The beauty of any sport is in its simplicity. The sight of a boot striking a ball gives football both its aesthetic appeal and its name, its very identity. Ask a group of cricket fans what the game means to them, and “the sound of leather on willow” will surely be among your answers.
The duty of any sporting administrators, therefore, should be to preserve the simplicity of their game as far as possible. It is a peculiar trope of post-match press conferences that a player who has suddenly hit phenomenal form attributes his success to “keeping things simple”. Overcomplicating things leads to overthinking things, and that is detrimental to all that makes our sport wonderful to watch.
With this truism in mind, the decision by the ECB to abandon-but-not-completely-abandon the toss for all County Championship matches from 2016 seems like a bizarre move. It seems to have little or no broad-based support among players: Yorkshire skipper Andrew Gale called the decision “absolute madness” and tweeted a stream of his feelings on the subject, laden with exclamation and question marks.
From 2016, the visiting captain will be given the opportunity to bowl first; if he decides not to, the toss will take place as normal. The purported logic behind this trial is to encourage county groundsmen to produce spinning wickets: counties will be less inclined to produce much-maligned green seamers if they face the certainty of batting first on them.
So far, so good. England’s batsmen do need to get better at playing spin (see England’s recent Test series in the UAE for further details), and county spinners need to bowl more overs so they can compete with the likes of Ravi Ashwin and Yasir Shah on the world stage.
Given the rather grandiose nature of the claims made by the ECB in defence of their decision, the fact that this will only be a one-season trial is bemusing. Ollie Rayner, promising bowler though he may be, is not going to become an international-quality spinner over the course of a season. We would be looking (ironically perhaps) for green shoots of improvement, not great strides forward. Against what criteria will the success of this venture be judged? What will need to happen for this no-toss-unless-the-visiting-captain-wants-it to become a permanent feature of the county game?
The basis for changing a centuries-old tradition of county cricket is therefore rather shaky: this is not a firm and confident step forward into English cricket’s glorious future; it is a tentative wait-and-see prod outside off stump. And we all know how those usually end up.
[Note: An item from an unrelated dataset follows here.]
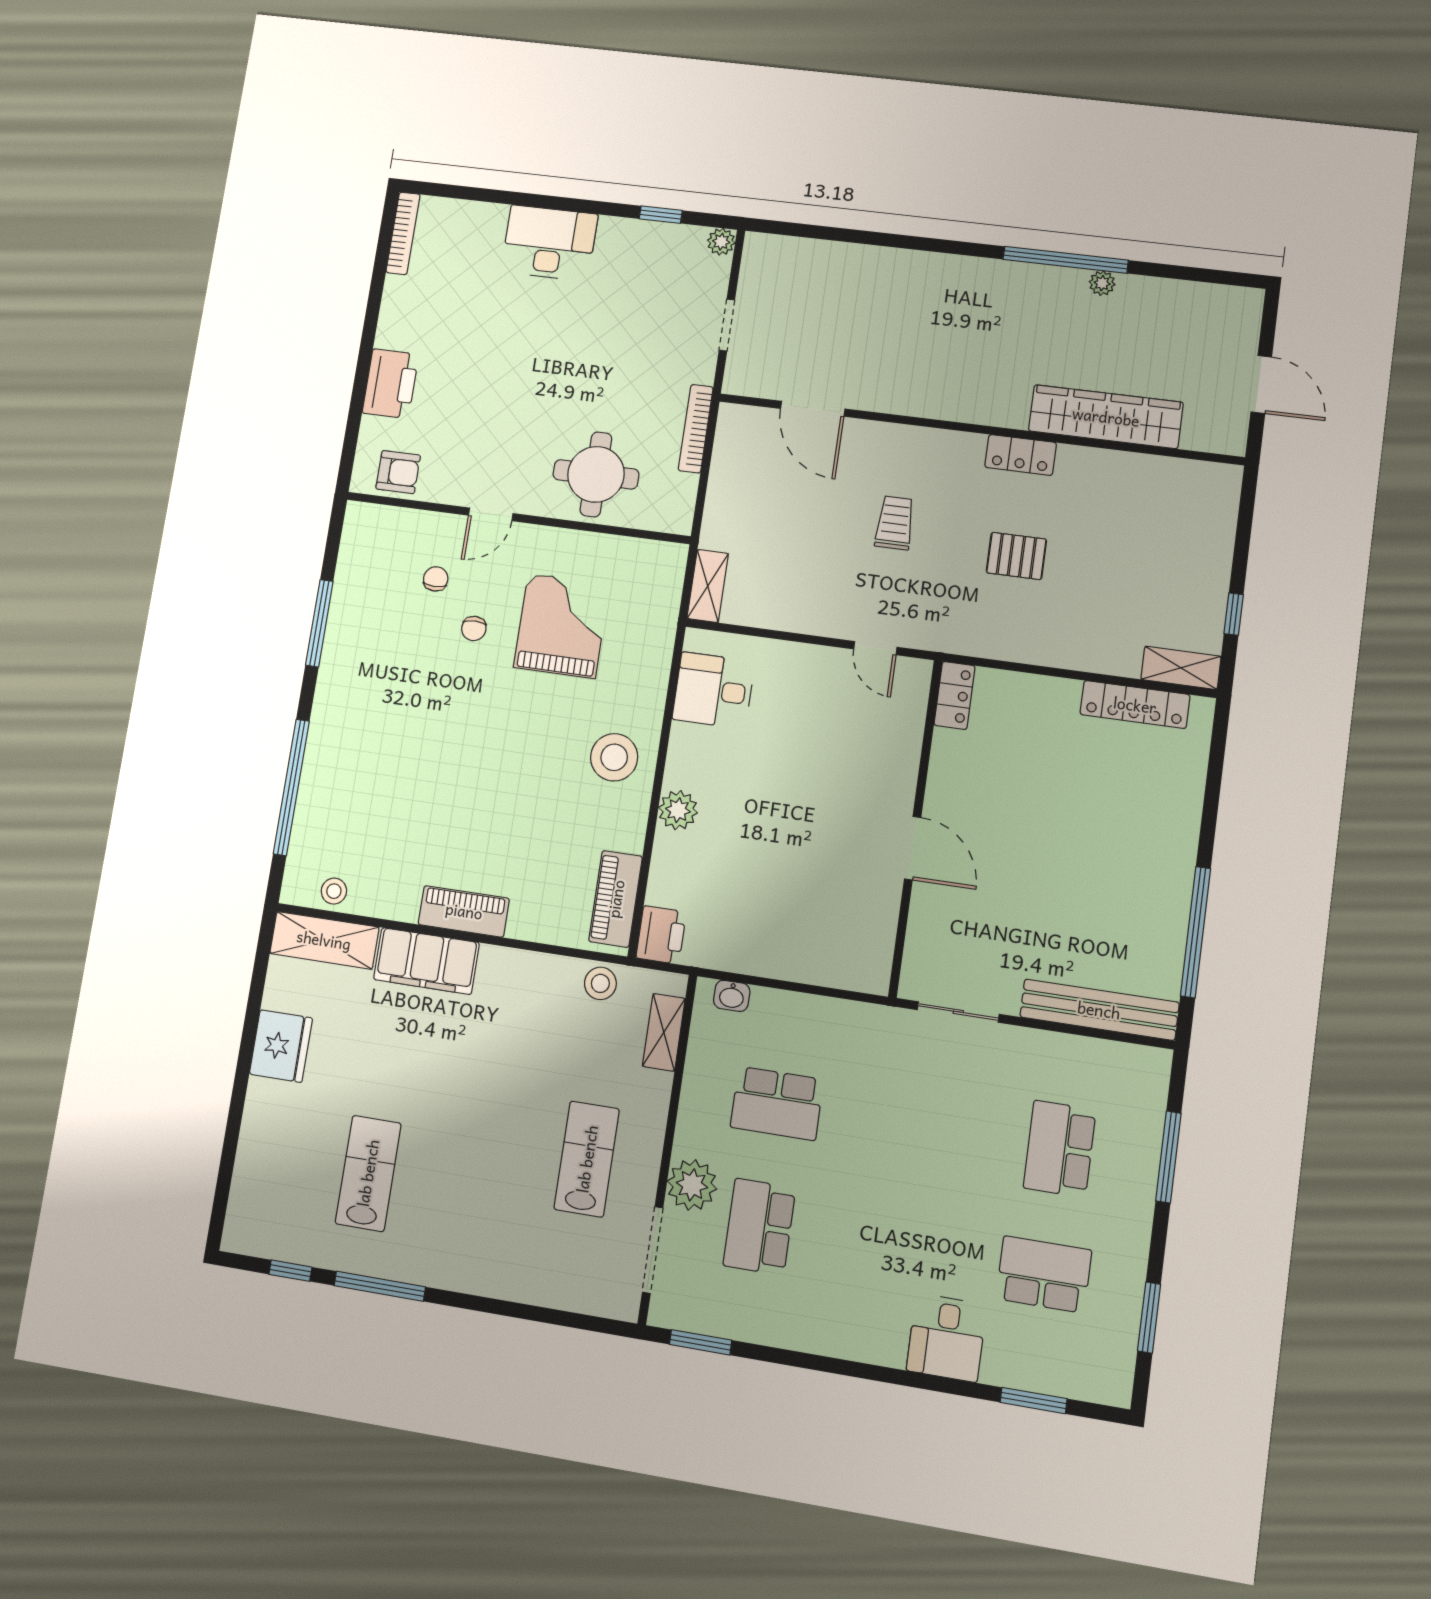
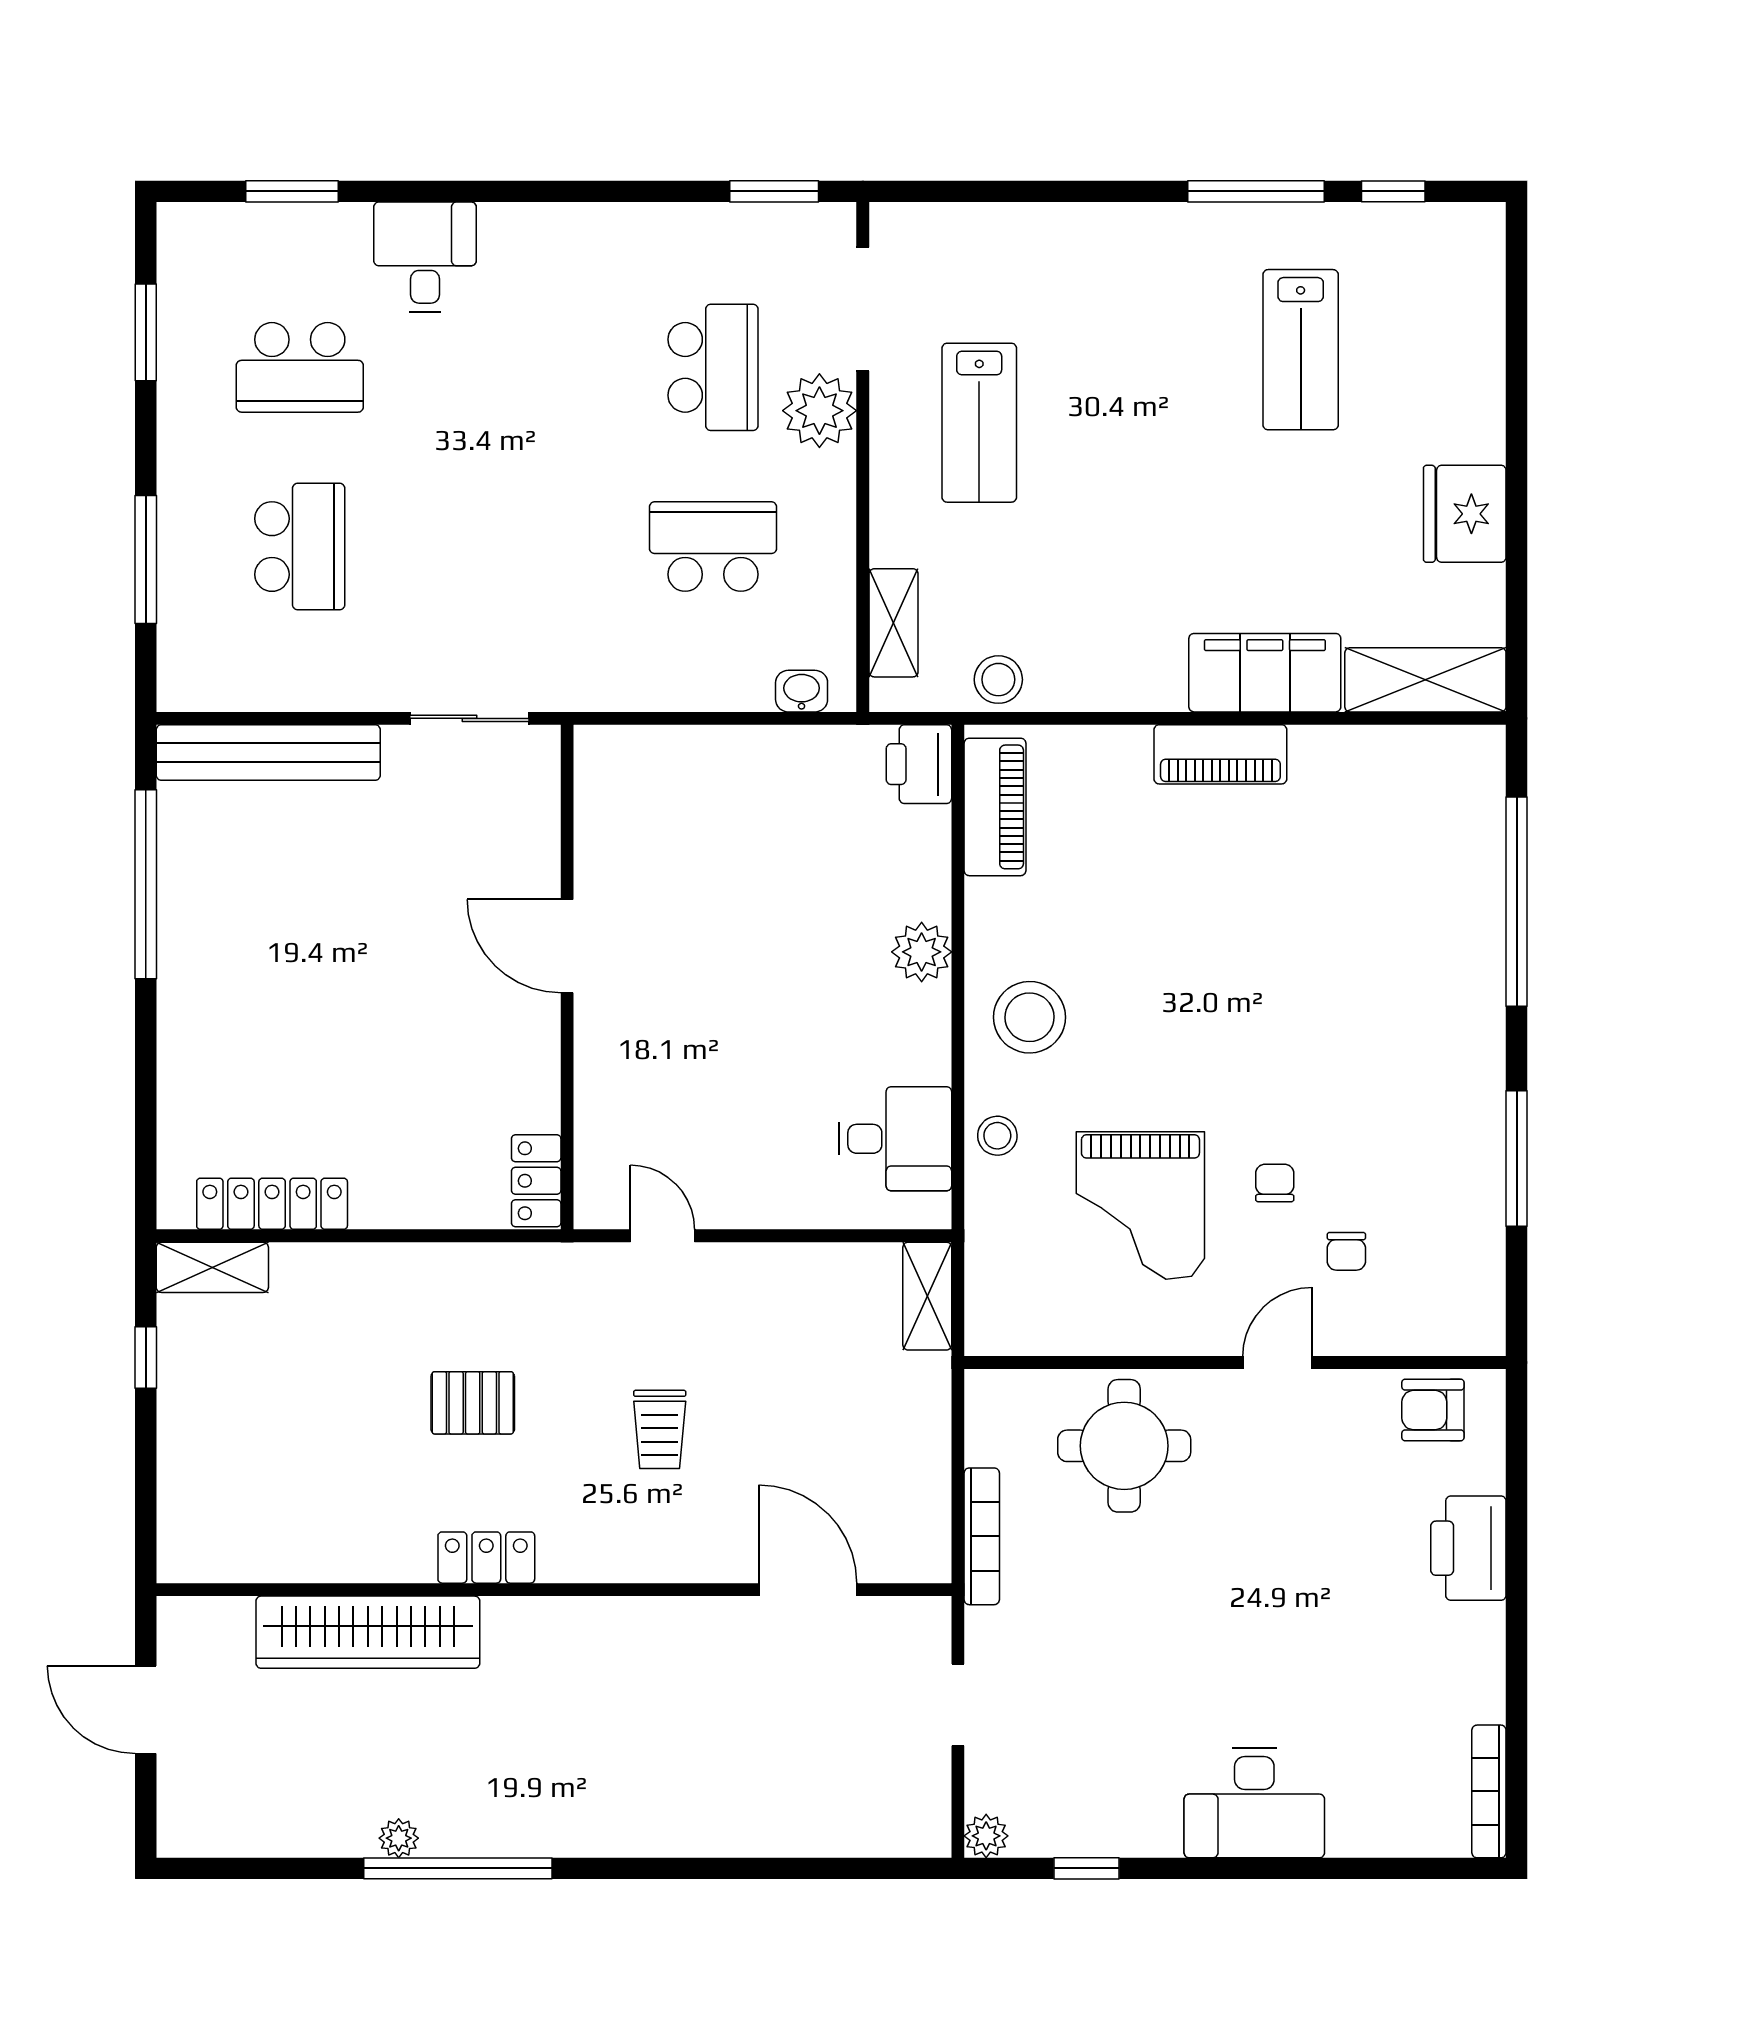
stool: (334, 891) -> (997, 1136), moved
Another distasteful aspect of the change is that it adds another meaningless layer of tactical complexity to what should be a simple sport. Whether the groundsmen have prepared the same wickets as 2015; whether the visiting captain will respond to that tactically; whether the home captain will be influenced by his opposite number’s decision to allow the toss; these may be fascinating psychological permutations to some, but for the average fan they detract and distract from what is really important – the game itself.
Of course the preparation of wickets will always be tactical as long as the counties pay the groundsmen, but there is no need to add another stage to the toss unless you’re sure it will help (which the ECB clearly aren’t). It’s like adding another layer of tasteless paper onto an onion.
The idea that spinning pitches will be incentivised by the move is in itself deeply flawed. Counties prepare wickets to suit the strengths of their best players: if Durham had Swann and Muralitharan on their books instead of Rushworth and Onions, Chester-le-Street might become as notorious for spin as it has been for swing. Similarly, if a county doesn’t have a spinner to exploit turn, they just won’t bother with it anyway. The caprice of the toss has always been a risk for counties that habitually play on green wickets, and they will probably just remain so.
Yet another issue that may hinder the ECB in their mission to restock the English spin cupboard is the effect more turning wickets might have on the recruitment of overseas players. In recent years, star spinners like Jeetan Patel and Saeed Ajmal have run through county line-ups simply because they are terrific bowlers who have spent years honing their skills on helpful wickets against spin-canny batsmen. The need for England to develop spinners is a long-term problem, and all we are being offered is a short-term “fix”. It would be no surprise if counties responded by making short-termist responses.
The ECB could centrally contract the county groundsmen. No longer on the payroll of their clubs, the groundsmen would have to prepare the kind of wickets the ECB want them to. This would not affect the experience of fans or add a layer of unnecessary tactical complexity to the captains’ thinking on matchday. Whether the ECB would have support for this measure from the county chairmen (who, after all, have their own counties’ success and finances to look after) is unclear, but it remains a surer and more lasting solution to the problem of non-spinning wickets than the bizarre tactical tomfoolery of the two-stage toss.
Cricket is a simple game, and beautiful in that simplicity. The toss might seem unfair when your team loses it often – in reality, its randomness makes it the fairest way of deciding who should bat first. Although tradition may not be a sufficient reason to keep the toss if it were a barrier to progress, there is no certainty that abandoning it will make any difference at all.
Change for the sake of change is frustrating at best; at worst it is positively damaging to the causes it purports to support. Another year of banging on one of your neighbour’s tiles and hoping that will somehow fix your roof is what seems to be in store for 2016: meanwhile, the ceiling will continue to leak and the chance to implement real solutions missed for another season.